Safir esta solo. Junto a él descansan 160.000 euros. No abultan mucho si los billetes son grandes, caben en el bolsillo interior de la chaqueta sin despertar sospechas. Está solo y junto a él una importante tentación. Más de lo que podía ganar en unos cuantos años de trabajo. Lo suficiente para que él y su familia, que le espera en Argelia, garanticen un tiempo de tranquilidad.
Es el kilómetro 54 de la Nacional-232.
Safir es un hombre de impulsos, su escasa reflexión, su escaso análisis de las consecuencias, le hace correr con 160.000 euros en el bolsillo interior de su chaqueta. Nadie le ve.
Junto a otros seis compatriotas, había dado un golpe aceptable. Pero 160.000 euros entre siete no es el mismo golpe que 160.000 euros para uno solo.
Safir llega a un descampado, está fatigado, mira a su alrededor, observa un matorral, se aproxima, busca unas piedras, mete su mano derecha en el bolsillo de su chaqueta, saca un sobre, introduce su mano en el matorral, deja el sobre, se aleja, coge unas piedras, regresa y las coloca encima del sobre.
No puede regresar a la casa del kilómetro 54 de la Nacional 232. A lo lejos ve a sus compatriotas que entran en la casa donde custodiaba los 160.000 euros. Le suena el móvil, es Mohamed, uno de los jefes de la red. No responde.

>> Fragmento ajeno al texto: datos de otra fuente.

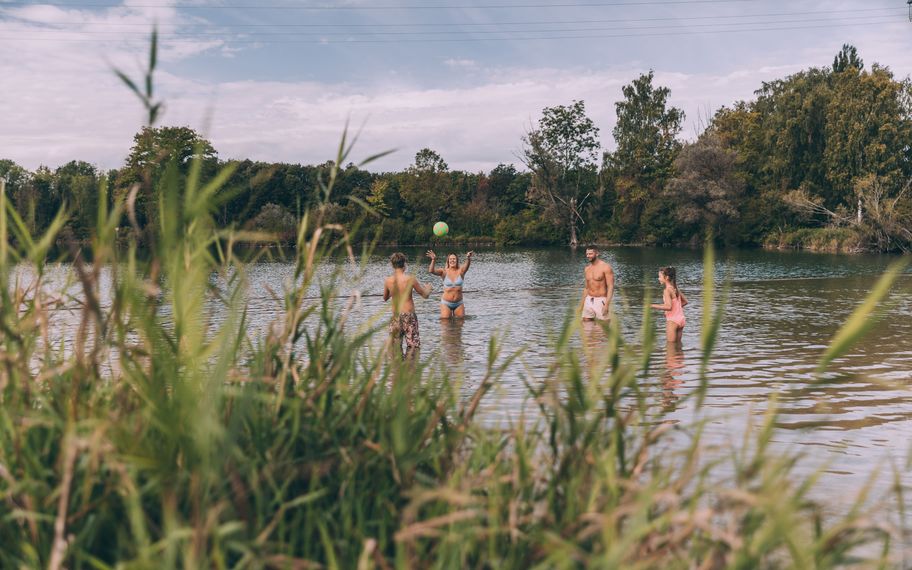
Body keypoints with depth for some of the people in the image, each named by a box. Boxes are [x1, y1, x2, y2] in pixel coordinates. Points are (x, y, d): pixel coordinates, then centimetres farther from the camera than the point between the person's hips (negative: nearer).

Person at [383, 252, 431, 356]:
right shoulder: (410, 279, -10)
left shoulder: (388, 280, -2)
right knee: (413, 344, 4)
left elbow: (385, 298, 15)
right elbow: (425, 295, 0)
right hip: (409, 315, -3)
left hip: (395, 316, 3)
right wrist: (428, 288, 22)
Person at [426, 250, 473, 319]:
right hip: (446, 303, -1)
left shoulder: (460, 271, -3)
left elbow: (466, 267, -25)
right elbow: (431, 271, -19)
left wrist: (468, 258, -48)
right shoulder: (444, 272, -5)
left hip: (459, 303, 1)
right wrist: (433, 260, -38)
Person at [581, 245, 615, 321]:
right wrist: (582, 304, 15)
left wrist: (607, 305, -22)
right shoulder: (587, 269, 11)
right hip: (589, 301, 6)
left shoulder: (605, 267, -10)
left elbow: (611, 287, -14)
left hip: (601, 301, -6)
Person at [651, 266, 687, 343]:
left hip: (672, 320, -8)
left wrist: (652, 306, -21)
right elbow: (685, 302, 20)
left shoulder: (667, 290, -15)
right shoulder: (676, 288, 10)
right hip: (681, 319, 8)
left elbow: (668, 306, -26)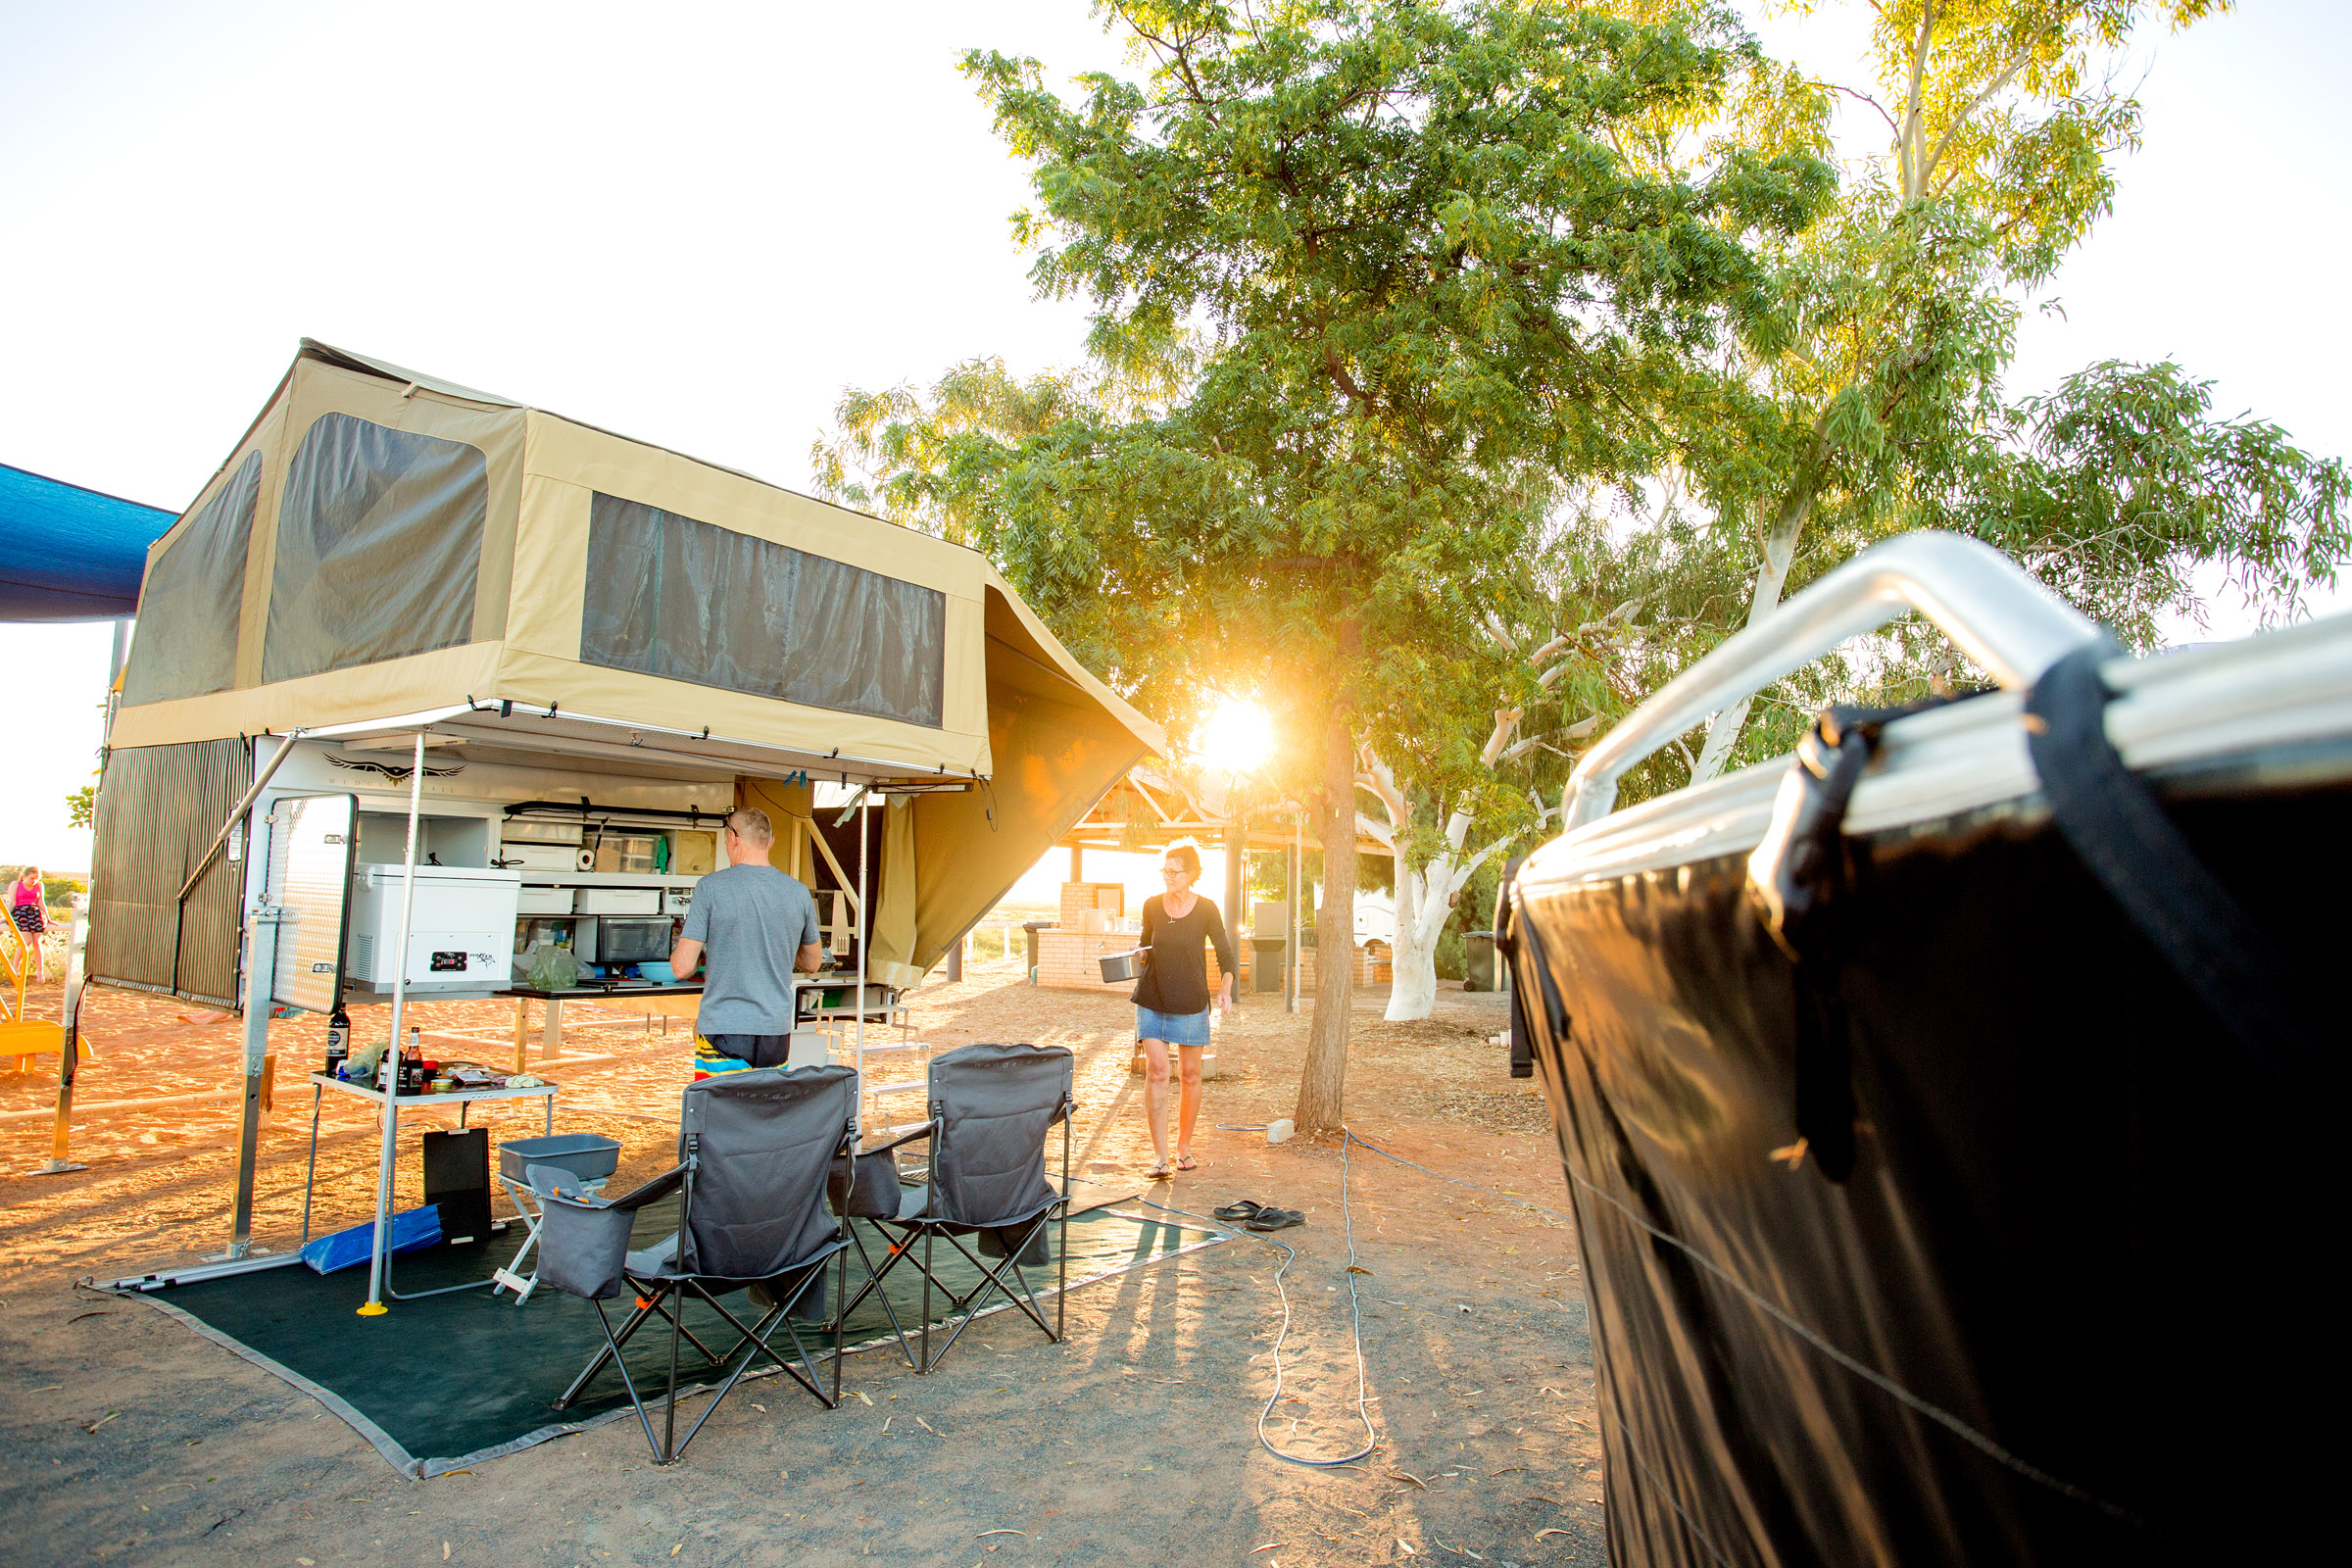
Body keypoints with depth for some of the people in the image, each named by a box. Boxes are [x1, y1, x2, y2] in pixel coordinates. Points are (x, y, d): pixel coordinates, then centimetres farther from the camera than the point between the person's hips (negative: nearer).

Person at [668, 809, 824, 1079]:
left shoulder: (711, 887, -8)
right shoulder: (799, 893, 2)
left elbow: (683, 968, -8)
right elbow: (812, 964, 15)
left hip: (723, 1031, -3)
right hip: (777, 1033, 4)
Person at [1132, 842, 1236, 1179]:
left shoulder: (1206, 909, -4)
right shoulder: (1151, 906, 2)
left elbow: (1225, 954, 1)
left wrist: (1225, 989, -15)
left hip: (1191, 1002, -1)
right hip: (1151, 1000, 1)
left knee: (1190, 1075, 7)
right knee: (1156, 1071, -10)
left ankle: (1184, 1147, 25)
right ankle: (1160, 1155, -6)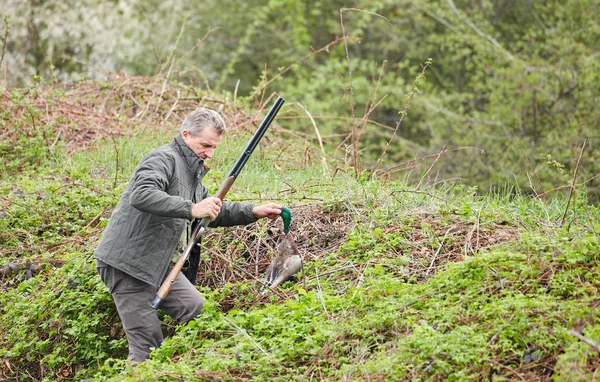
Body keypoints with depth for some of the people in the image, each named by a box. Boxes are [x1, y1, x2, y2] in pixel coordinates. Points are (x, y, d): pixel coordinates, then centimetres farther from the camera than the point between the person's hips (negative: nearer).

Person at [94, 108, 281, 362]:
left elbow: (214, 212, 28)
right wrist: (192, 209, -37)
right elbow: (141, 196, -33)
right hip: (127, 263, -9)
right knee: (147, 346, -8)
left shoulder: (192, 171, 18)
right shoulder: (164, 159, -15)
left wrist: (254, 212, 16)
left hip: (158, 265, 9)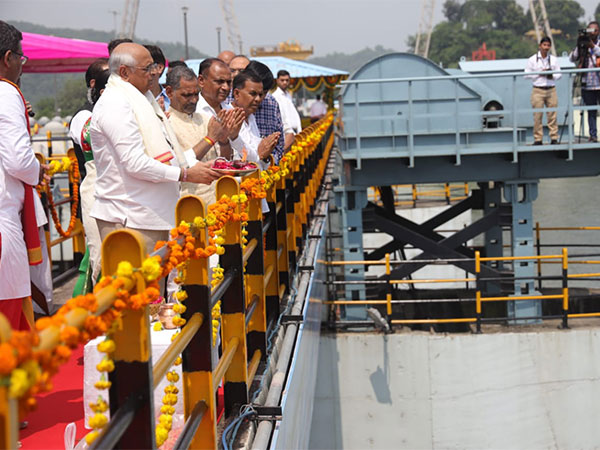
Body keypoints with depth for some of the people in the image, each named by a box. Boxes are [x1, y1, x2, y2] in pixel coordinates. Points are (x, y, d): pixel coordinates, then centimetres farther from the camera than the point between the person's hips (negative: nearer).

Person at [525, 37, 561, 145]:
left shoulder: (554, 59, 11)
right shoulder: (532, 59, 4)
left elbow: (559, 74, 11)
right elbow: (527, 74, 0)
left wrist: (553, 76, -10)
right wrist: (539, 74, -11)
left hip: (551, 90, 2)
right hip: (538, 90, -2)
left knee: (552, 115, -1)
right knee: (537, 116, -4)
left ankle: (554, 138, 3)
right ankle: (538, 139, 0)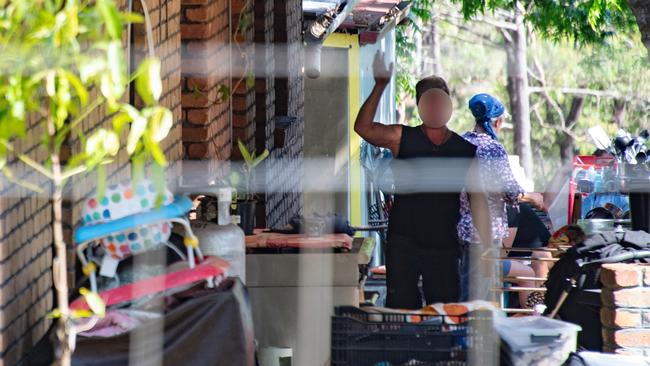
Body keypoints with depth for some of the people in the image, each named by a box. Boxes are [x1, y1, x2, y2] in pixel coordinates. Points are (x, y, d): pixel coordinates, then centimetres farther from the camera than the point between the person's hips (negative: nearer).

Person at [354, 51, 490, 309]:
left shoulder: (466, 150, 5)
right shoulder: (402, 139, 0)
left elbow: (477, 198, 6)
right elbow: (363, 127, -14)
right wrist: (380, 86, -19)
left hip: (444, 247, 1)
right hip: (403, 244, -1)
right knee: (401, 310, 0)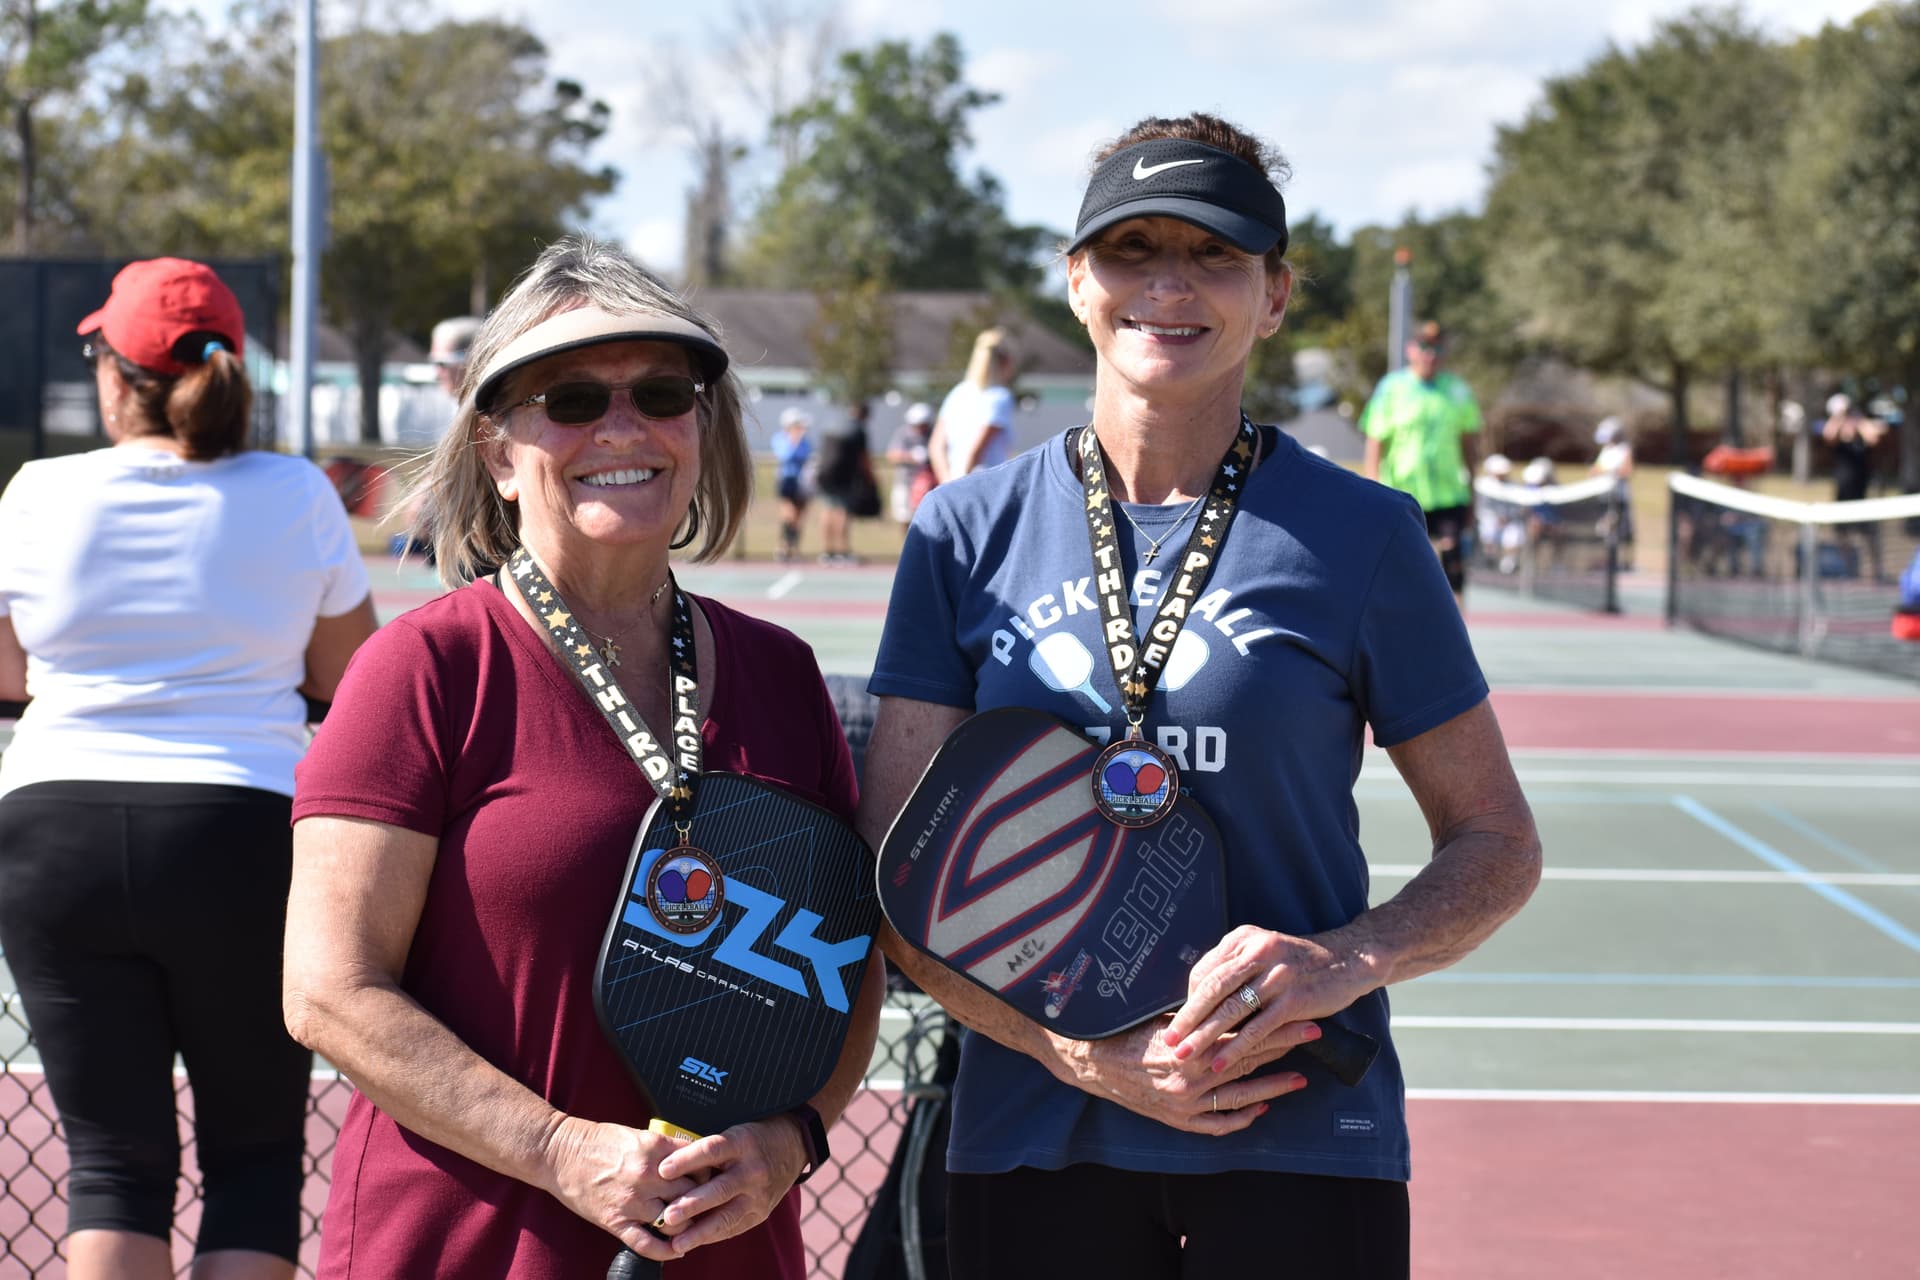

Safir sale a la Nacional. Acelera sus pasos. Sus compatriotas lo ven a lo lejos. Echan a correr. Le dan caza. Es el kilómetro 53.
Uno de sus compatriotas regresa a la casa, arranca una furgoneta, se aproxima hasta donde Safir está sujeto por cinco de sus compatriotas. Le introducen en la parte de atrás de la furgoneta, junto a él, cuatro de sus compatriotas, otro conduce y otro se sienta en el lado del copiloto. La furgoneta se mueve en dirección al kilómetro 13 de la Nacional 232.
Mohamed tiene allí una casa de planta baja, destartalada, sin cristales, desordenada, sucia, inhabitable. Safir tiene sus manos y pies atados, apenas puede moverse. Le bajan de la furgoneta, le arrojan dentro de la casa. Sigue atado de manos y pies, y ahora también a un somier sin colchón a la altura del pecho. Siente la cuerda presionando sus pulmones.
Sus seis compatriotas se acercan a él, le rodean, le preguntan por el dinero. No contesta. Uno de ellos coge un palo, le golpea en la boca del estómago, después en la rodilla y después en la cara. Safir está sangrando de la nariz y tiene una brecha en el pómulo izquierdo. No responde. Otro de sus compatriotas levanta la pierna y le clava el tacón en el estómago, otro le propina un puñetazo de nuevo en el estómago, otro le quita la ropa, está desnudo, le dan la vuelta, aproximan el palo a su ano, Safir chilla atemorizado. Su cabeza da vueltas.
Confesar es renunciar a años de tranquilidad, es morir; no confesar es vivir, hasta que aparezca el dinero.
Safir se mantiene firme. Le clavan el palo en la espalda, se retuerce de dolor. Sus compatriotas se dan y le dan un respiro, tienen miedo a que los gritos de Safir pongan en alerta a los vecinos. Hablan entre ellos, tiene que hablar.